On the Atlantic coast, the Basques make a soup, ttoro, similar in concept to a bouillabaisse but with a completely different flavor. In addition to plenty of garlic and tomatoes, ttoro is spiced up with hot pepper and contains shrimp and mussels, and often clams. To the north, the Bretons and Normans have their own fish soups and stews, often called “matelotes.” While the word matelote is used all over France to mean fish stew, virtually every region has its own variations. Matelote à la normande, from Normandy, is made with saltwater fish and cider, but most matelotes are made with freshwater fish and red or white wine. A typical matelote is a rather slapdash affair made by heaping aromatic vegetables—the usual onions and carrots—in a pot with chunks of eel, perch, or carp; pouring in the wine; simmering or even boiling until the fish is cooked; and thickening the liquid with beurre manié (flour and butter paste). Many versions are garnished the same way as for a boeuf bourguignonne—with pearl onions, mushrooms, and little strips of bacon. Heart-shaped croutons, their tips dipped in parsley, may surround the dish. The result is less than exciting. Neither wine nor vegetables have had time to cook by the time the fish is done. If red wine is used, the bones clarify and remove much of the color from the cooking liquid. The chunks of whole fish—bones and all—are hard to eat, surrounded as they are with the (usually overthickened) sauce. The bourguignonne garniture isn’t bad, but there are so many other possibilities.

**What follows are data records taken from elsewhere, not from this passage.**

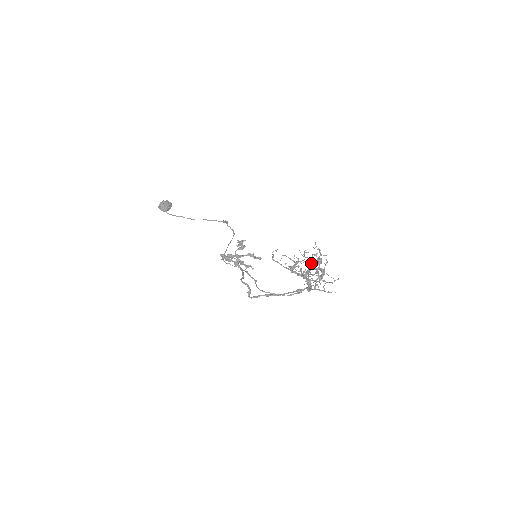
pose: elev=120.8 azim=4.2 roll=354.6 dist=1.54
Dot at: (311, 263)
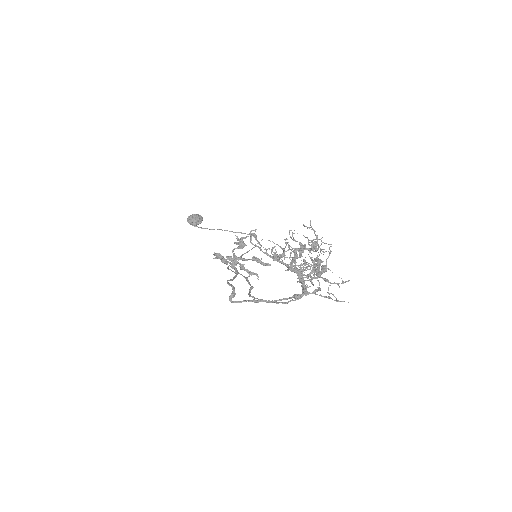
Dot at: (302, 249)
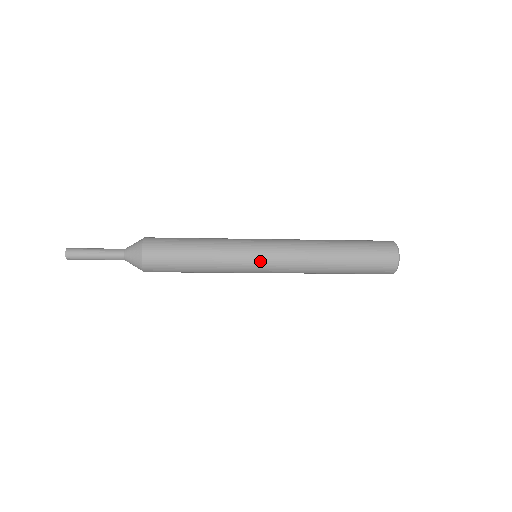
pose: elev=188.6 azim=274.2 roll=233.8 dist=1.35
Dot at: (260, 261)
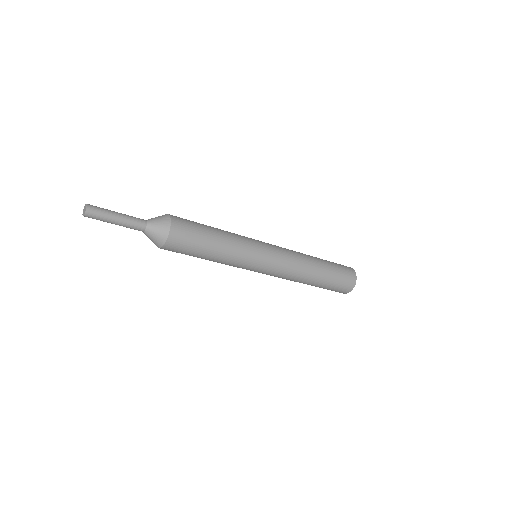
Dot at: (263, 267)
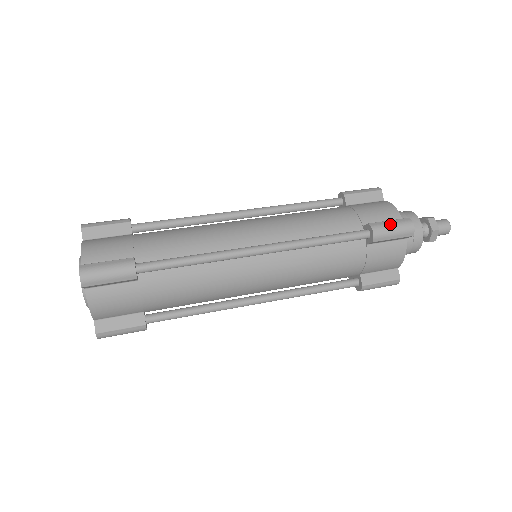
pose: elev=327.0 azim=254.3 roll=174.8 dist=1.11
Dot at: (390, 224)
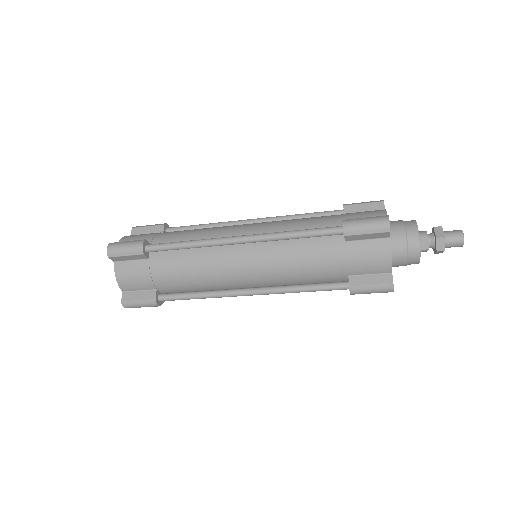
Dot at: (363, 219)
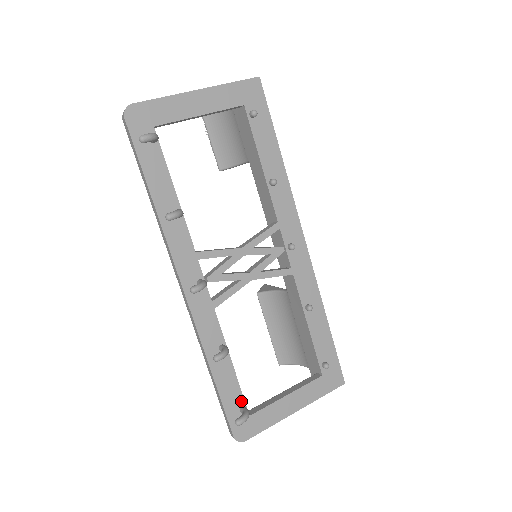
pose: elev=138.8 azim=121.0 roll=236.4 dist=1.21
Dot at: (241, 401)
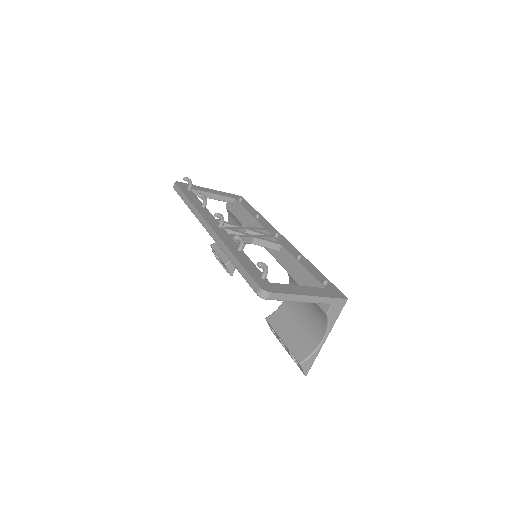
Dot at: (260, 274)
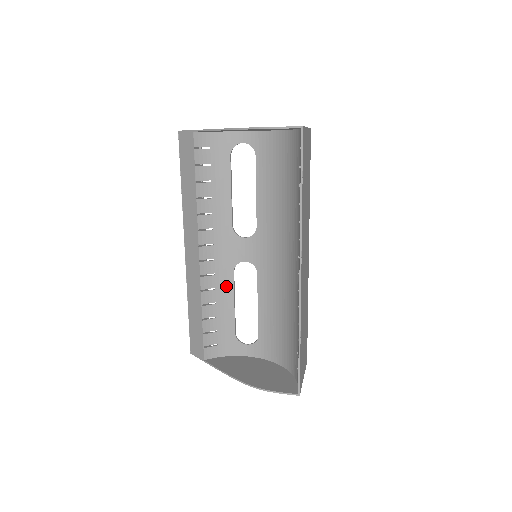
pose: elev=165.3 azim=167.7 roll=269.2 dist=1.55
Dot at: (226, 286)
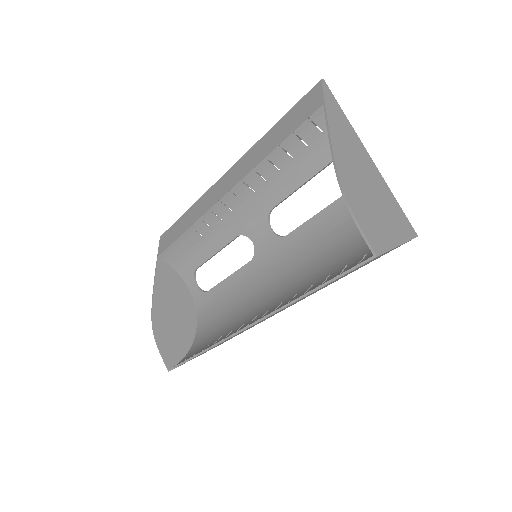
Dot at: (222, 237)
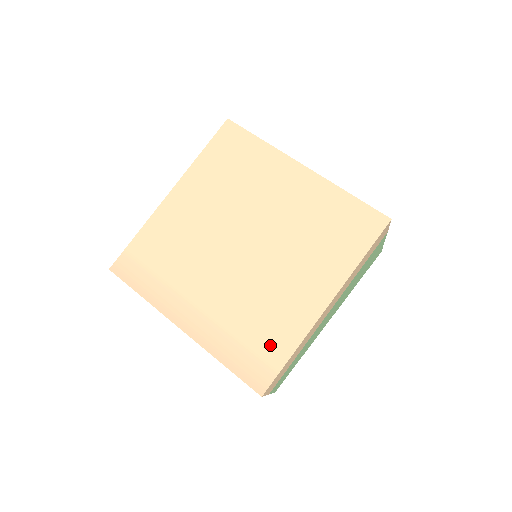
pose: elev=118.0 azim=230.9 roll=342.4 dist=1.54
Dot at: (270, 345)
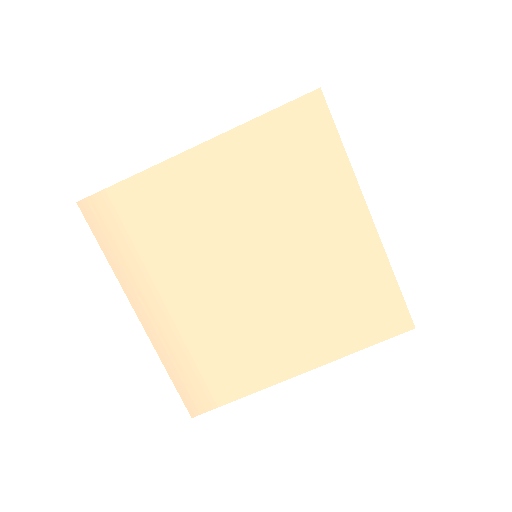
Dot at: (224, 379)
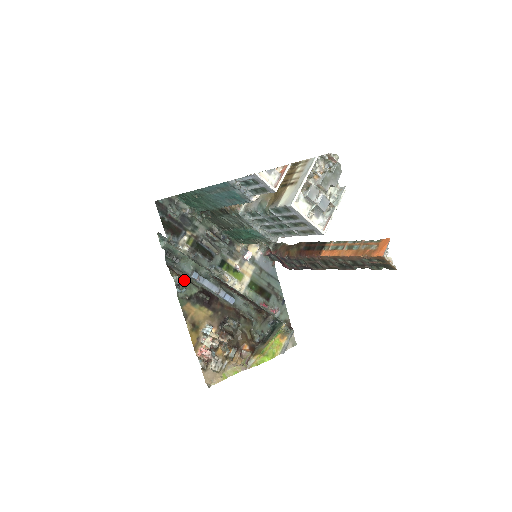
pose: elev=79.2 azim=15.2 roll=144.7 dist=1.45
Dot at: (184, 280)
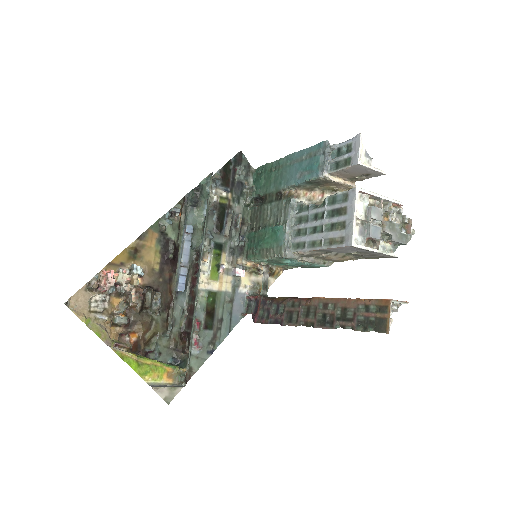
Dot at: (179, 219)
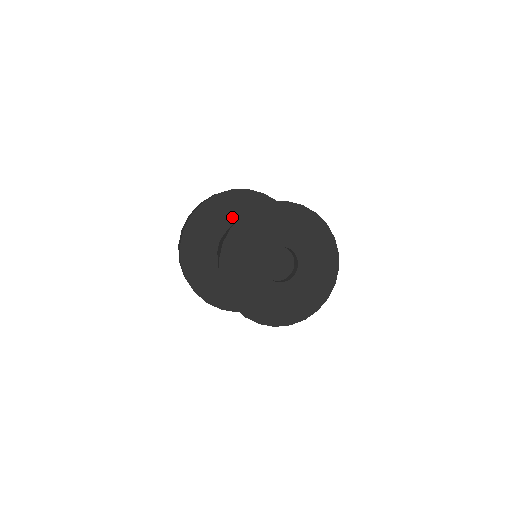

Yet the idea of munching on thick chunks of fish surrounded with a velvety sauce is too inviting to ignore. While white wine matelotes have their own advantages, it is a red wine sauce with fish—especially full-flavored fish like salmon—that makes a startling and unusual treat. The trick is to make a red wine fish broth with fish heads and bones and let it simmer long enough to cook the raw taste out of the wine. Here is an exception to the rule that only nonoily fish should be used to make fish broth; the full flavor of salmon and members of the mackerel family, such as king mackerel, Spanish mackerel, and wahoo, is balanced by the concentrated red wine.

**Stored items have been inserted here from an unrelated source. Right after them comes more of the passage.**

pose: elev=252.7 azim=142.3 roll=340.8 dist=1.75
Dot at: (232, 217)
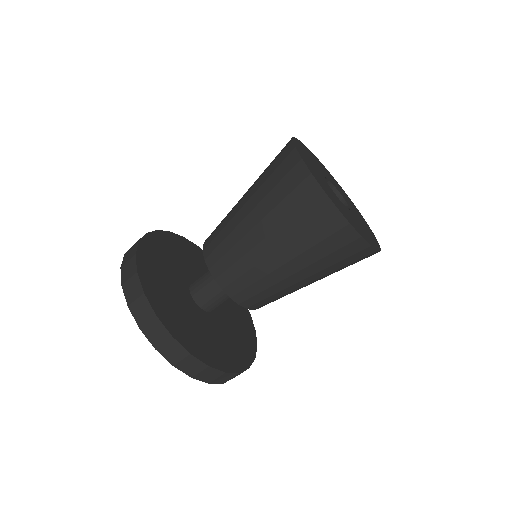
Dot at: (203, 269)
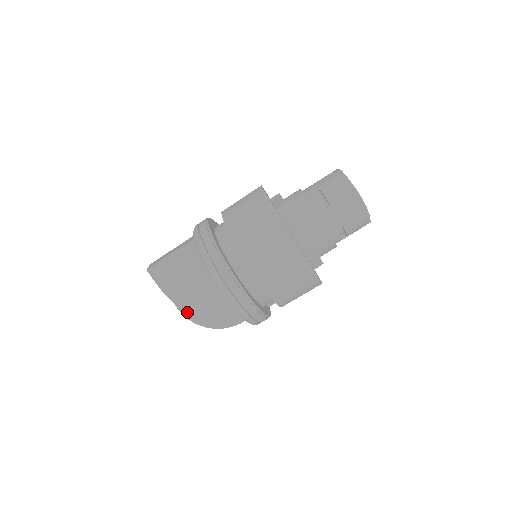
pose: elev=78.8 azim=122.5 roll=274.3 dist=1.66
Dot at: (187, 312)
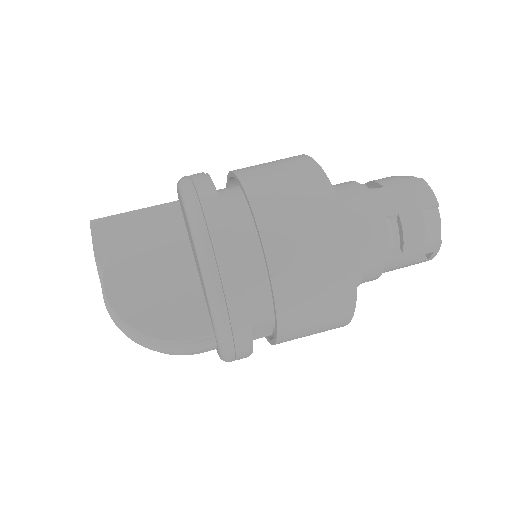
Dot at: (114, 294)
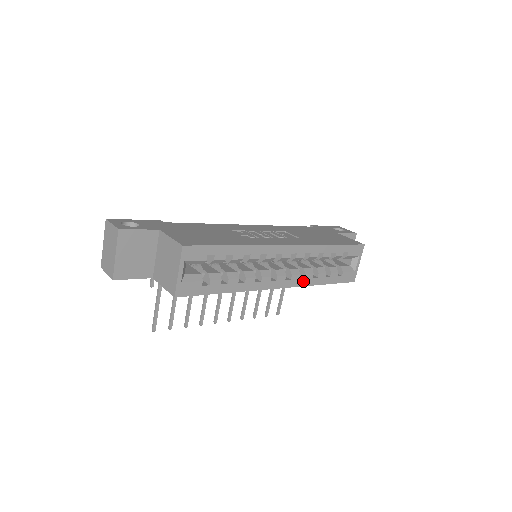
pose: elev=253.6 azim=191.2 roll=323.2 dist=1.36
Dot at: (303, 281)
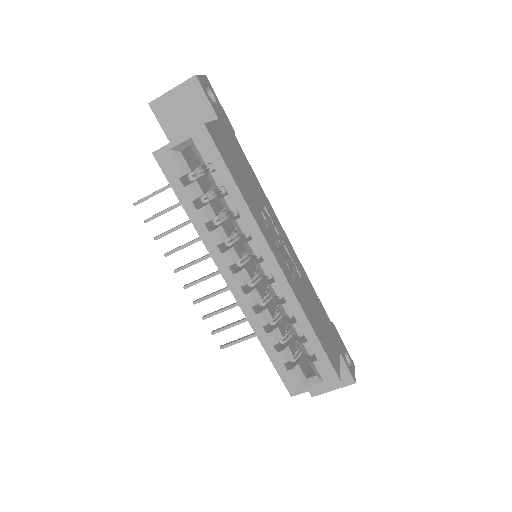
Dot at: (252, 314)
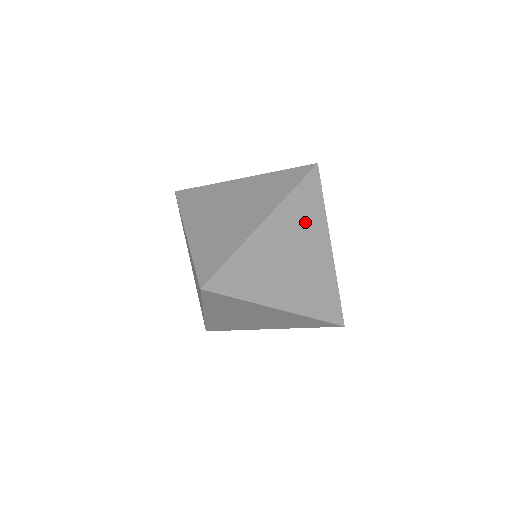
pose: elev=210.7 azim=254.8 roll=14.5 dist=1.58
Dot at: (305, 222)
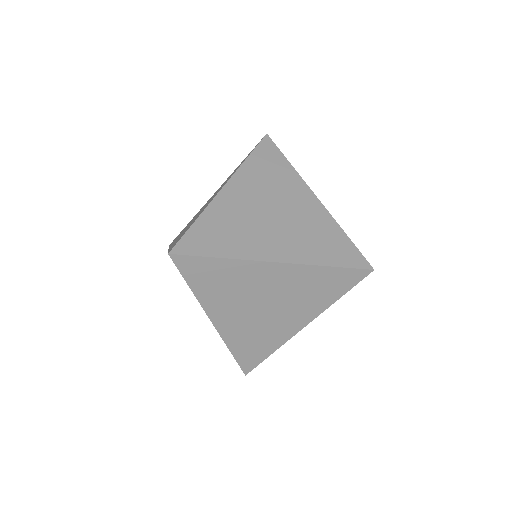
Dot at: (273, 180)
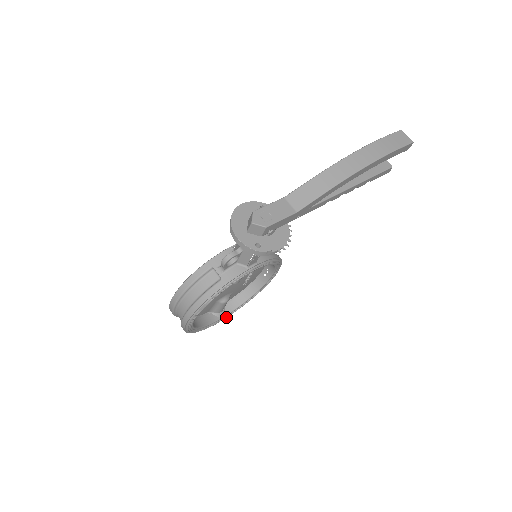
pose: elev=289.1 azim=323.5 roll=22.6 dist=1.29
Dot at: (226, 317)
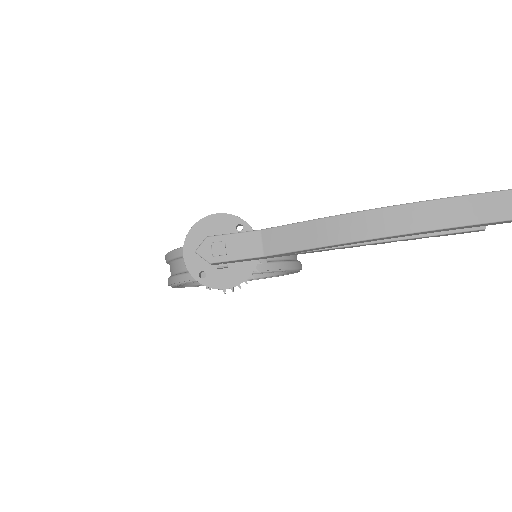
Dot at: occluded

Caramelizing the fish bones in the pot, adding wine in several stages, and caramelizing after each addition except the last gives the sauce base a meaty complexity and a deep, almost black, color. This rich, dark liquid can be thickened with beurre manié or with plain butter, and served as a sauce. (The liquid is now too rich, too sparse, and too intensely flavored to qualify as a stewing liquid.) The garniture can be as simple as some chopped parsley added to the sauce at the end, but you can get as elaborate as you want and sauté wild mushrooms, blanch whole garlic cloves, glaze pearl onions, gently warm diced tomatoes, sweat little cubes of carrots, or boil fava beans or haricots vets and strew them over the finished stew on the plates.